Dracula n’est jamais représenté ; Emond met en évidence l’effet que produit l’être d’épouvante sur cinq des personnages de Stoker, enfermés dans une cellule, image de la prison mentale et psychologique qui est la leur. Cinq personnages qui génèrent chacun leur propre image de cette figure de l’innommable. Van Helsing la perçoit en termes religieux et moraux (le bien et le mal) et s’oppose en cela à son élève Seward qui doute même de la véracité de leur vision du monstre et pense la situation en termes de troubles psychologiques et d’hallucinations : n’ont-ils pas été victimes d’illusions, formées par leurs idées forgées par les lectures antérieures et les croyances ? Mina, la jeune femme victime du comte, oscille sans cesse entre son attirance pour l’être de la nuit en exprimant crûment son désir, et son envie de guérir de cette hantise et de vivre une vie sage avec son mari, Harker. Celui-ci n’a-t-il pas cédé aux attraits vénéneux de l’entourage du comte, et que vaut alors son propos… ? Et Renfield, le fou, se met au service de Dracula et l’appelle, avant de faire l’expérience de la déception ; touchant aux limites de sa folie, il se suicide. La pièce laisse l’ambiguïté ouverte. Elle se termine sur le malaise de Mina (entre-t-elle dans le coma ou part-elle rejoindre Dracula ?) ; Seward réagit en médecin, Van Helsing sort son crucifix et en appelle au Dieu tout-puissant.
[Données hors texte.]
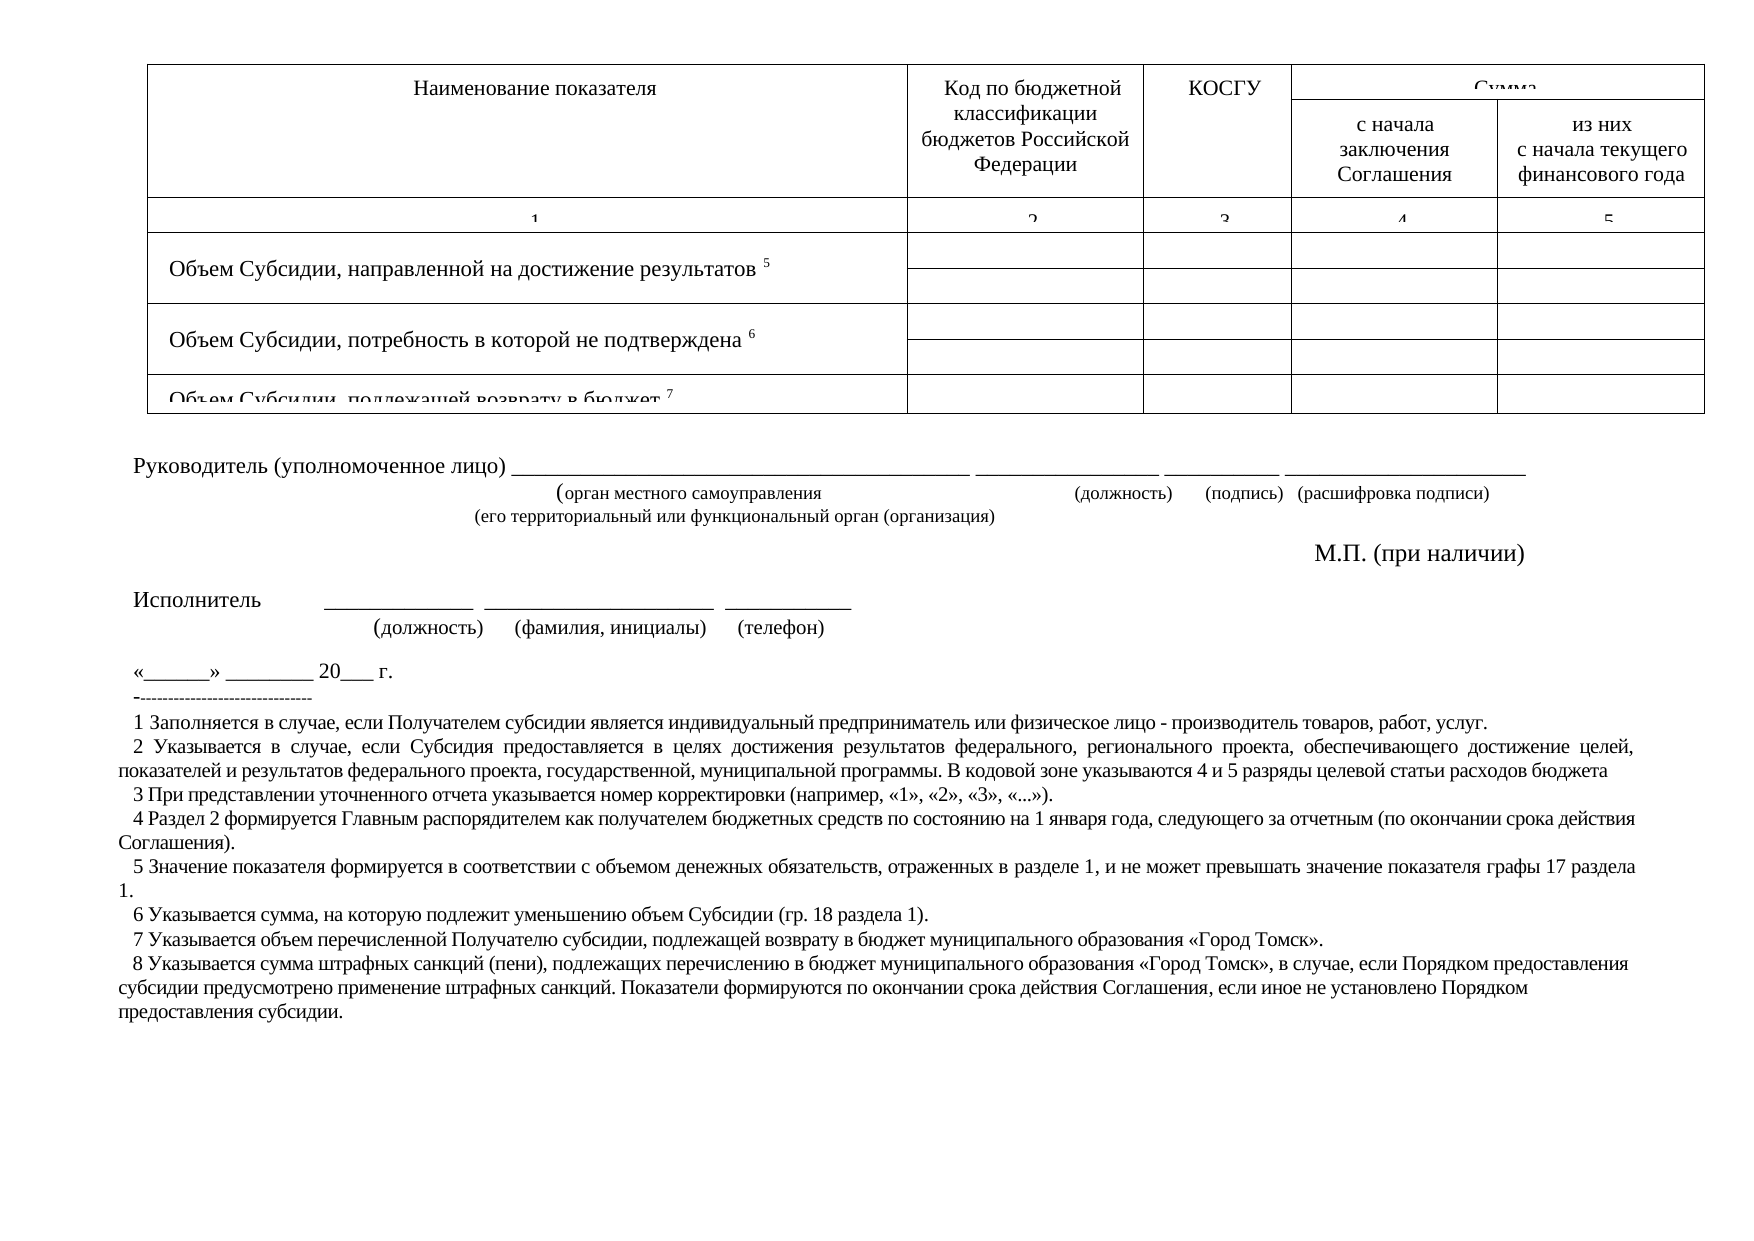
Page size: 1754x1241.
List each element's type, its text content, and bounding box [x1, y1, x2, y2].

La question centrale – et l’on est là bien au cœur de l’esthétique de Paul Emond – est celle des modalités de la perception du réel et de la véracité : « de ce qui se passe entre ce que l’on vit et ce que l’on imagine que l’on vit, beaucoup reste à découvrir ». Quel est le rapport du rêve au réel ? Ou « la frontière entre ce que l’on voit et ce que l’on croit voir est-elle toujours si étanche ? » D’autant que tout est peut-être déjà littérature : tant de vieux livres décrivent le vampire.

Il y a des anges qui dansent sur le lac, montée par la compagnie OC&CO de Strasbourg, s’inscrit plus directement dans les préoccupations esthétiques et thématiques d’Emond, dont elle représente une intéressante évolution. Dans une maison au bord du lac, Simon, vieux peintre et « misanthrope certifié », est à l’heure du bilan, entre le retour réel de sa fille, le retour rêvé de son père et l’arrivée imaginaire d’un fils jamais né. Les rancœurs s’expriment, les échecs sont ressassés. La réalité vacille, la frontière avec le rêve n’étant décidemment plus du tout étanche. C’est peut-être finalement cela qui sauve les personnages : ce que la réalité n’a pas rendu possible, le rêve le permet, dans un tourbillon étonnant qui abolit les distinctions et fait glisser personnages et objets d’un plan à l’autre. Comme ce qui se passe avec le ciré jaune du père, que Simon a également peint dans un de ses tableaux. Impossible de s’en revêtir pour aller en barque sur le lac, puisqu’il est dans le tableau. Pourtant à la fin, le peintre réconcilié avec son père, dans une dimension onirique, lui donne un ciré, mais le vrai est resté sur le pêcheur du tableau.

Ce tourbillon a pour effet que le lecteur ne sait pas toujours où il se situe, entre réel, rêvé, fictif, et cette indécision a quelque chose d’envoûtant. La cohérence s’établit autrement, par la reprise d’objets, d’expressions ressassées, entre ces différents niveaux. Emond crée aussi quelques très belles images dramatiques, comme cette mystérieuse tache noire sur le lac qui attire les personnages.